I still have many things to babble about my accomplishments in the field of paranormal research. However, it won’t help me answer my question... “What the hell am I doing here?”
Now, I am working as a Guidance Counselor and History Teacher here in our locality. The town is very boring. Most of my social life is in the internet. I am over worked. The pay is not as much. I rarely use my learnings in paranormal. I have no clients for fortune reading anymore. Then why am I staying?


I am always a believer of the phrase, “Everything happens for a reason.” It maybe that my stay here is heading towards a brighter reason. Maybe, my stay here is for a certain purpose, which is unknown to me... for now.


All I have is faith. Faith that someday BATHALA will be able to enlighten me about my question. Faith that somehow, somewhere a destiny is intricately woven just for me... the destiny that I have to embrace for the rest of my existence.
-------o0o-------
PLACE IN THIS WORLD
(Michael W. Smith)
The wind is blowing
But I am standing still
A life of pages
Waiting to be filled
A heart that's hopeful
A head that's full of dreams
But this becoming
Is harder than it seems
Feels like I'm
Looking for a reason
Roaming through the night to find
My place in this world
My place in this world
Not a lot to lean on
I need your light to help me find
My place in this world
If there are millions
Down on their knees
Among the many
Can you still hear me
Hear me asking
Where do I belong
Is there a vision
That I can call my own
Show me I'm
Looking for a reason
Roaming through the night to find
My place in this world
My place in this world
Not a lot to lean on
I need your light to help me find
My place in this world

Monday, December 21, 2009

Answered Prayer... Resolved Emotion

Lately, I've been confronted with different emotional problems that are not easy to bear. Others might think that being an "empath" helps you have an edge when it comes to relationships. Since I can read and channel emotions, people think that I could easily confront it and offer solution. That is when they are wrong. Reading and Channeling an emotion is very different from Confronting and Healing it. Yes, I must admit. Being an empath might have given me a lot of times when I know what others needed before they can utter it vocally. However, it is not always the case. Sometimes, I can misinterpret what I read. It's because emotions are very different from words and actions.
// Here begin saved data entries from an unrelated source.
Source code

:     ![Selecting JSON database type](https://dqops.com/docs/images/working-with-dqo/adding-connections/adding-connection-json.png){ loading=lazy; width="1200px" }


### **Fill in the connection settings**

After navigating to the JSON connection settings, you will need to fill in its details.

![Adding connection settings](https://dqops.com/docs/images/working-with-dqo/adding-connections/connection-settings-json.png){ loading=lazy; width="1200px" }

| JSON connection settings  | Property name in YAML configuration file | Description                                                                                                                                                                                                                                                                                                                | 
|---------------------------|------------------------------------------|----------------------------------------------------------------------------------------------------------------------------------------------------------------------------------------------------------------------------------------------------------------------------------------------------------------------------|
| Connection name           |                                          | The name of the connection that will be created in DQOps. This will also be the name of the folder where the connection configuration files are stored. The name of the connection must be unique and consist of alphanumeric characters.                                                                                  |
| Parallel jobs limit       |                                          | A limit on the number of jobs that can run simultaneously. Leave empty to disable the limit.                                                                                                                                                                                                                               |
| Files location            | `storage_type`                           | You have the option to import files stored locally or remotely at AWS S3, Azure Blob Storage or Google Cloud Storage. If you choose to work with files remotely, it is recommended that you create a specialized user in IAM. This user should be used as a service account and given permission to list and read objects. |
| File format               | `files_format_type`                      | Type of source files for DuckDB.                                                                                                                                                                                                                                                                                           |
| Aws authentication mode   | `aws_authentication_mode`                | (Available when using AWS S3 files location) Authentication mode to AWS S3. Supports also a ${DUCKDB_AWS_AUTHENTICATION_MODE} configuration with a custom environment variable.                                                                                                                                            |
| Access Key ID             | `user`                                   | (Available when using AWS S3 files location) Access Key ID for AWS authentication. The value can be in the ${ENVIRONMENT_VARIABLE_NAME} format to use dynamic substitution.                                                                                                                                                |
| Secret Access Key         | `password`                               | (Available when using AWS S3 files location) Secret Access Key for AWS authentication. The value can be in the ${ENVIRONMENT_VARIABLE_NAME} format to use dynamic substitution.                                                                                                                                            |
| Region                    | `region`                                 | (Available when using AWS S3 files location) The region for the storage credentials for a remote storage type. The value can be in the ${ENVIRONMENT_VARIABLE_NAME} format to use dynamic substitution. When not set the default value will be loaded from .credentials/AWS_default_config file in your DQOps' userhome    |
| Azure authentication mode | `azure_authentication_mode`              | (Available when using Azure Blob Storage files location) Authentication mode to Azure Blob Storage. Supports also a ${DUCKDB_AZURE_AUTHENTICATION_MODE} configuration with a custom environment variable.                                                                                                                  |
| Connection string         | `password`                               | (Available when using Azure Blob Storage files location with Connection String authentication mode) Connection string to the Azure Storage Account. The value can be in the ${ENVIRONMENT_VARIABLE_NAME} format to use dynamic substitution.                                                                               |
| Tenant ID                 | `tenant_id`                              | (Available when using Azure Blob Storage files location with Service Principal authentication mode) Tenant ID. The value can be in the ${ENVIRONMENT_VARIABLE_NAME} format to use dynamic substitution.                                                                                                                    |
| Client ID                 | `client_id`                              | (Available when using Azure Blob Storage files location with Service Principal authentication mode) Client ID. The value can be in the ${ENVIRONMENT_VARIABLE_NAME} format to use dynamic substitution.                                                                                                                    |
My boss talked to me earlier. I was called to the office together with two of my co workers. We were asked about our "little fight" last week. I must admit, I had done something to make it worst. Rather than offering solution to resolve it, I reacted aggressively. After all the things were clarified, my boss requested for me to stay behind.

We had a one on one talk. He reminded me about my anger. (This was the part when I burst into tears). I told him that I am really very bothered by this. I couldn't understand why I had these emotions trapped inside of me. If you see it objectively, the commotion was just petty. However, I could feel that my anger is taking over my being. I even told him that I was shaking and my hands are getting numb when I confronted my co workers. He advised me to find some means to overcome it... I told him, I will.

While walking away from the office, from the school... I was very clueless. What would I do? How can I face my anger everytime I am in the situation of confrontation and miscommunication?

I just wandered around. I took a merienda with some of my co teachers. I went to the store to buy some liquor and cigarettes... somehow, my mind is in a "stand by mode".

Then I loaded my broadband. I planned to surf the net just to get my mind off things.

Suddenly, an old friend popped up from my messenger. At first, I was puzzled who it was since it was ages since we chatted with each other. She offered a proposal about "blogging". I realized that it is a great idea. It is indeed a great solution for me to focus on something away from it all. It is not a means of escape, but a means of coping up with things. I thanked her for the suggestion she had given (Thank you Ellaine!).

Now, I have the mission to update my blog as often as possible. And somehow, I could also have the opportunity of sharing my life to everyone... my life as an ordinary person... my life as a psychic... my life as a magickal being.